Problem description: Retype the text of every record below, line for line, without any change. Omit the pictures from your answer.

Text extracted from each page:
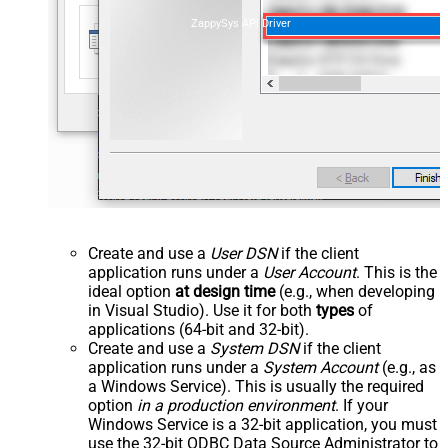
ZappySys API Driver
Create and use a
User DSN
if the client
application runs under a
User Account
. This is the
ideal option
at design time
(e.g., when developing
in Visual Studio). Use it for both
types
of
applications (64-bit and 32-bit).
Create and use a
System DSN
if the client
application runs under a
System Account
(e.g., as
a Windows Service). This is usually the required
option
in a production environment
. If your
Windows Service is a 32-bit application, you must
use the 32-bit ODBC Data Source Administrator to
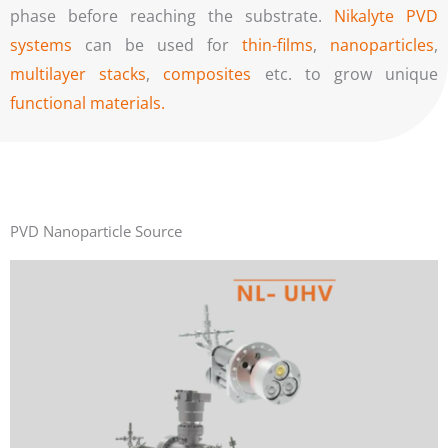
phase before reaching the substrate.
Nikalyte PVD
systems
can be used for
thin-films
,
nanoparticles
,
multilayer stacks
,
composites
etc. to grow unique
functional materials.
PVD Nanoparticle Source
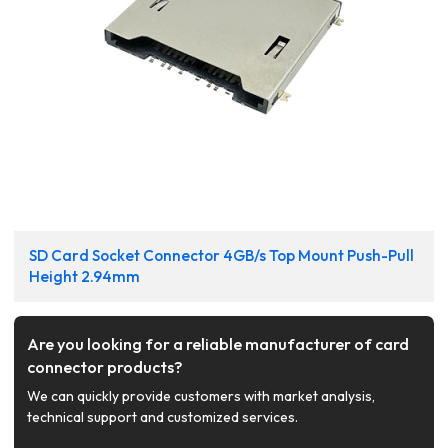
SD Card Socket Connector 4GB/s Top Mount Push-Pull
Height 2.94mm
Are you looking for a reliable manufacturer of card
connector products?
We can quickly provide customers with market analysis,
technical support and customized services.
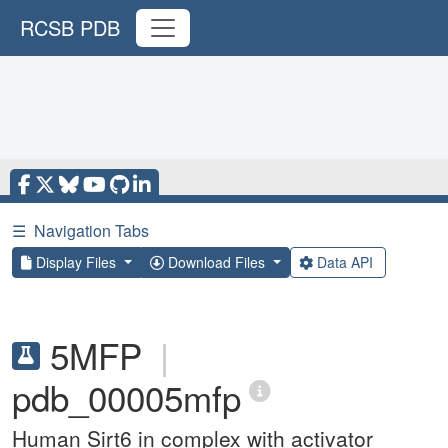
RCSB PDB
☰
Navigation Tabs
Display Files
Download Files
Data API
5MFP
|
pdb_00005mfp
Human Sirt6 in complex with activator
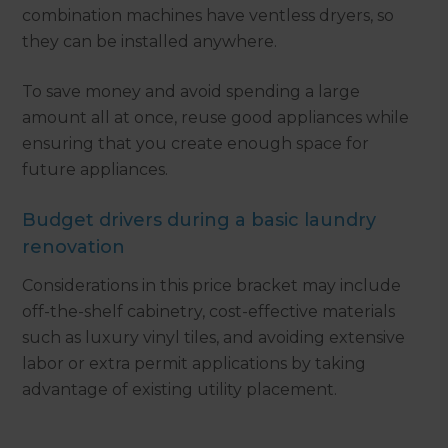
combination machines have ventless dryers, so
they can be installed anywhere.
To save money and avoid spending a large
amount all at once, reuse good appliances while
ensuring that you create enough space for
future appliances.
Budget drivers during a basic laundry
renovation
Considerations in this price bracket may include
off-the-shelf cabinetry, cost-effective materials
such as luxury vinyl tiles, and avoiding extensive
labor or extra permit applications by taking
advantage of existing utility placement.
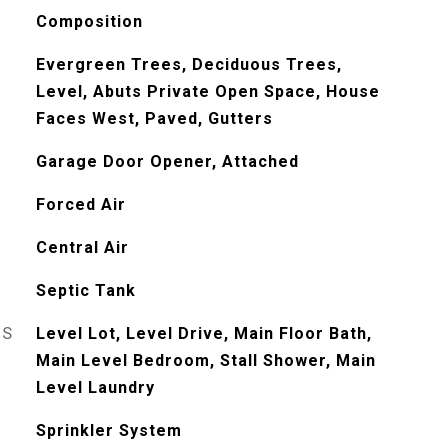
Composition
Evergreen Trees, Deciduous Trees,
Level, Abuts Private Open Space, House
Faces West, Paved, Gutters
Garage Door Opener, Attached
Forced Air
Central Air
Septic Tank
ES
Level Lot, Level Drive, Main Floor Bath,
Main Level Bedroom, Stall Shower, Main
Level Laundry
Sprinkler System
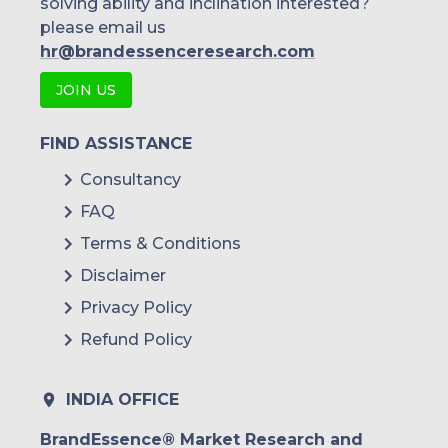
solving ability and inclination interested?
please email us
hr@brandessenceresearch.com
JOIN US
FIND ASSISTANCE
Consultancy
FAQ
Terms & Conditions
Disclaimer
Privacy Policy
Refund Policy
INDIA OFFICE
BrandEssence® Market Research and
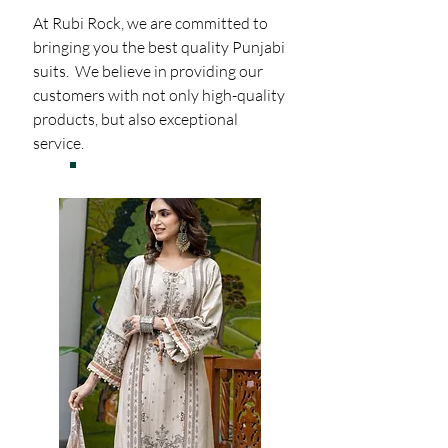
At Rubi Rock, we are committed to
bringing you the best quality Punjabi
suits. We believe in providing our
customers with not only high-quality
products, but also exceptional
service.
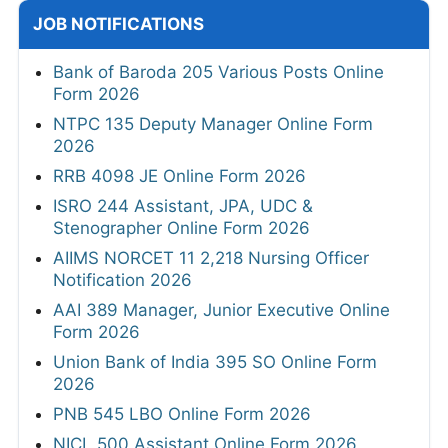
JOB NOTIFICATIONS
Bank of Baroda 205 Various Posts Online
Form 2026
NTPC 135 Deputy Manager Online Form
2026
RRB 4098 JE Online Form 2026
ISRO 244 Assistant, JPA, UDC &
Stenographer Online Form 2026
AIIMS NORCET 11 2,218 Nursing Officer
Notification 2026
AAI 389 Manager, Junior Executive Online
Form 2026
Union Bank of India 395 SO Online Form
2026
PNB 545 LBO Online Form 2026
NICL 500 Assistant Online Form 2026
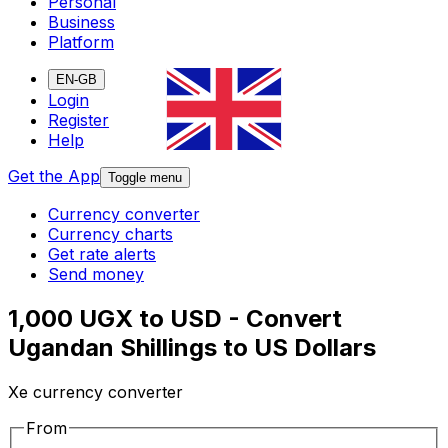
Personal
Business
Platform
EN-GB
Login
Register
Help
Get the App
Toggle menu
Currency converter
Currency charts
Get rate alerts
Send money
1,000 UGX to USD - Convert
Ugandan Shillings to US Dollars
Xe currency converter
From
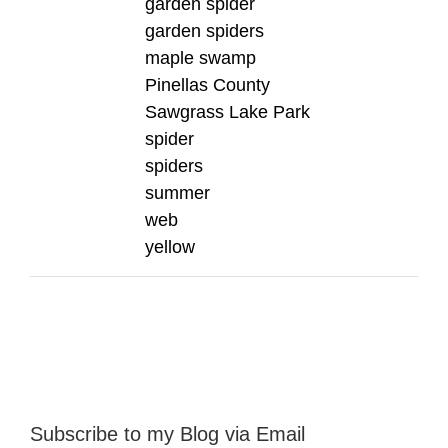
garden spider
garden spiders
maple swamp
Pinellas County
Sawgrass Lake Park
spider
spiders
summer
web
yellow
Subscribe to my Blog via Email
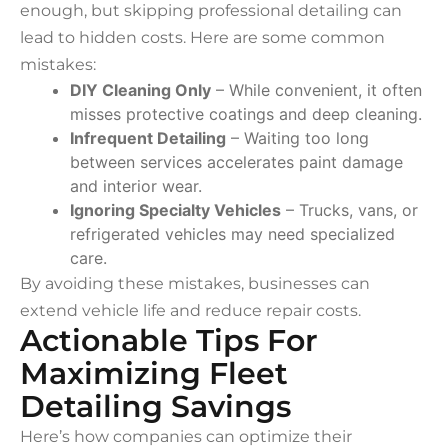
enough, but skipping professional detailing can
lead to hidden costs. Here are some common
mistakes:
DIY Cleaning Only
– While convenient, it often
misses protective coatings and deep cleaning.
Infrequent Detailing
– Waiting too long
between services accelerates paint damage
and interior wear.
Ignoring Specialty Vehicles
– Trucks, vans, or
refrigerated vehicles may need specialized
care.
By avoiding these mistakes, businesses can
extend vehicle life and reduce repair costs.
Actionable Tips For
Maximizing Fleet
Detailing Savings
Here’s how companies can optimize their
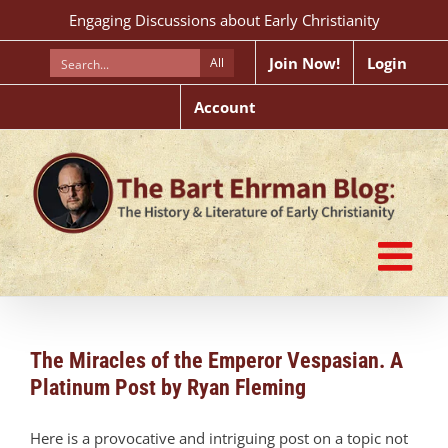
Skip
Engaging Discussions about Early Christianity
to
content
Join Now!
Login
All
Account
The Miracles of the Emperor Vespasian. A
Platinum Post by Ryan Fleming
Here is a provocative and intriguing post on a topic not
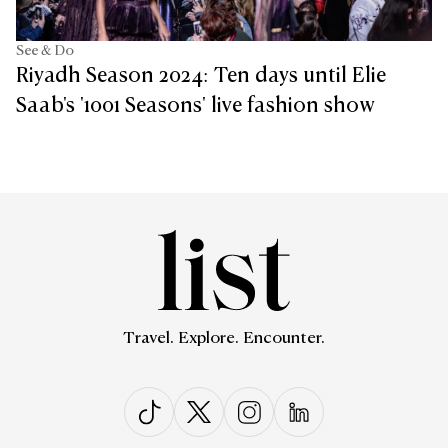
See & Do
Riyadh Season 2024: Ten days until Elie
Saab's '1001 Seasons' live fashion show
Travel. Explore. Encounter.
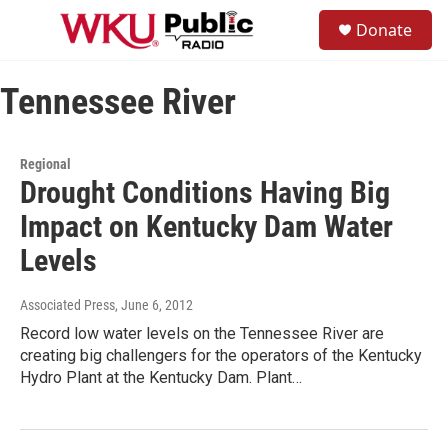
Skip to main content
S
Donate
e
M
a
e
r
n
c
Tennessee River
u
h
u
e
Regional
r
Drought Conditions Having Big
y
Impact on Kentucky Dam Water
Levels
Associated Press
, June 6, 2012
Record low water levels on the Tennessee River are
creating big challengers for the operators of the Kentucky
Hydro Plant at the Kentucky Dam. Plant…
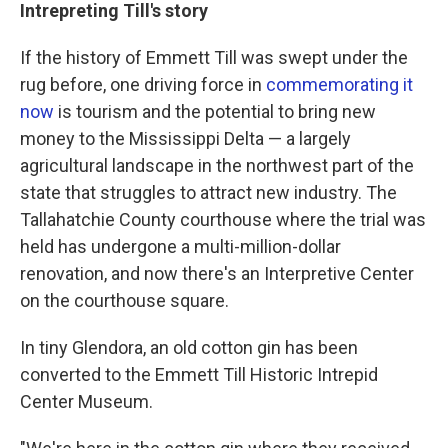
Intrepreting Till's story
If the history of Emmett Till was swept under the
rug before, one driving force in
commemorating it
now
is tourism and the potential to bring new
money to the Mississippi Delta — a largely
agricultural landscape in the northwest part of the
state that struggles to attract new industry. The
Tallahatchie County courthouse where the trial was
held has undergone a multi-million-dollar
renovation, and now there's an Interpretive Center
on the courthouse square.
In tiny Glendora, an old cotton gin has been
converted to the Emmett Till Historic Intrepid
Center Museum.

Task result:
ZappySys API Driver
Create and use a
User DSN
if the client
application runs under a
User Account
. This is the
ideal option
at design time
(e.g., when developing
in Visual Studio). Use it for both
types
of
applications (64-bit and 32-bit).
Create and use a
System DSN
if the client
application runs under a
System Account
(e.g., as
a Windows Service). This is usually the required
option
in a production environment
. If your
Windows Service is a 32-bit application, you must
use the 32-bit ODBC Data Source Administrator to
phase before reaching the substrate.
Nikalyte PVD
systems
can be used for
thin-films
,
nanoparticles
,
multilayer stacks
,
composites
etc. to grow unique
functional materials.
PVD Nanoparticle Source
SD Card Socket Connector 4GB/s Top Mount Push-Pull
Height 2.94mm
Are you looking for a reliable manufacturer of card
connector products?
We can quickly provide customers with market analysis,
technical support and customized services.
RCSB PDB
☰
Navigation Tabs
Display Files
Download Files
Data API
5MFP
|
pdb_00005mfp
Human Sirt6 in complex with activator
combination machines have ventless dryers, so
they can be installed anywhere.
To save money and avoid spending a large
amount all at once, reuse good appliances while
ensuring that you create enough space for
future appliances.
Budget drivers during a basic laundry
renovation
Considerations in this price bracket may include
off-the-shelf cabinetry, cost-effective materials
such as luxury vinyl tiles, and avoiding extensive
labor or extra permit applications by taking
advantage of existing utility placement.
Composition
Evergreen Trees, Deciduous Trees,
Level, Abuts Private Open Space, House
Faces West, Paved, Gutters
Garage Door Opener, Attached
Forced Air
Central Air
Septic Tank
ES
Level Lot, Level Drive, Main Floor Bath,
Main Level Bedroom, Stall Shower, Main
Level Laundry
Sprinkler System
solving ability and inclination interested?
please email us
hr@brandessenceresearch.com
JOIN US
FIND ASSISTANCE
Consultancy
FAQ
Terms & Conditions
Disclaimer
Privacy Policy
Refund Policy
INDIA OFFICE
BrandEssence® Market Research and
At Rubi Rock, we are committed to
bringing you the best quality Punjabi
suits. We believe in providing our
customers with not only high-quality
products, but also exceptional
service.
JOB NOTIFICATIONS
Bank of Baroda 205 Various Posts Online
Form 2026
NTPC 135 Deputy Manager Online Form
2026
RRB 4098 JE Online Form 2026
ISRO 244 Assistant, JPA, UDC &
Stenographer Online Form 2026
AIIMS NORCET 11 2,218 Nursing Officer
Notification 2026
AAI 389 Manager, Junior Executive Online
Form 2026
Union Bank of India 395 SO Online Form
2026
PNB 545 LBO Online Form 2026
NICL 500 Assistant Online Form 2026
Personal
Business
Platform
EN-GB
Login
Register
Help
Get the App
Toggle menu
Currency converter
Currency charts
Get rate alerts
Send money
1,000 UGX to USD - Convert
Ugandan Shillings to US Dollars
Xe currency converter
From
garden spider
garden spiders
maple swamp
Pinellas County
Sawgrass Lake Park
spider
spiders
summer
web
yellow
Subscribe to my Blog via Email
enough, but skipping professional detailing can
lead to hidden costs. Here are some common
mistakes:
DIY Cleaning Only
– While convenient, it often
misses protective coatings and deep cleaning.
Infrequent Detailing
– Waiting too long
between services accelerates paint damage
and interior wear.
Ignoring Specialty Vehicles
– Trucks, vans, or
refrigerated vehicles may need specialized
care.
By avoiding these mistakes, businesses can
extend vehicle life and reduce repair costs.
Actionable Tips For
Maximizing Fleet
Detailing Savings
Here’s how companies can optimize their
Skip
Engaging Discussions about Early Christianity
to
content
Join Now!
Login
All
Account
The Miracles of the Emperor Vespasian. A
Platinum Post by Ryan Fleming
Here is a provocative and intriguing post on a topic not
See & Do
Riyadh Season 2024: Ten days until Elie
Saab's '1001 Seasons' live fashion show
Travel. Explore. Encounter.
Skip to main content
S
Donate
e
M
a
e
r
n
c
Tennessee River
u
h
u
e
Regional
r
Drought Conditions Having Big
y
Impact on Kentucky Dam Water
Levels
Associated Press
, June 6, 2012
Record low water levels on the Tennessee River are
creating big challengers for the operators of the Kentucky
Hydro Plant at the Kentucky Dam. Plant…
Intrepreting Till's story
If the history of Emmett Till was swept under the
rug before, one driving force in
commemorating it
now
is tourism and the potential to bring new
money to the Mississippi Delta — a largely
agricultural landscape in the northwest part of the
state that struggles to attract new industry. The
Tallahatchie County courthouse where the trial was
held has undergone a multi-million-dollar
renovation, and now there's an Interpretive Center
on the courthouse square.
In tiny Glendora, an old cotton gin has been
converted to the Emmett Till Historic Intrepid
Center Museum.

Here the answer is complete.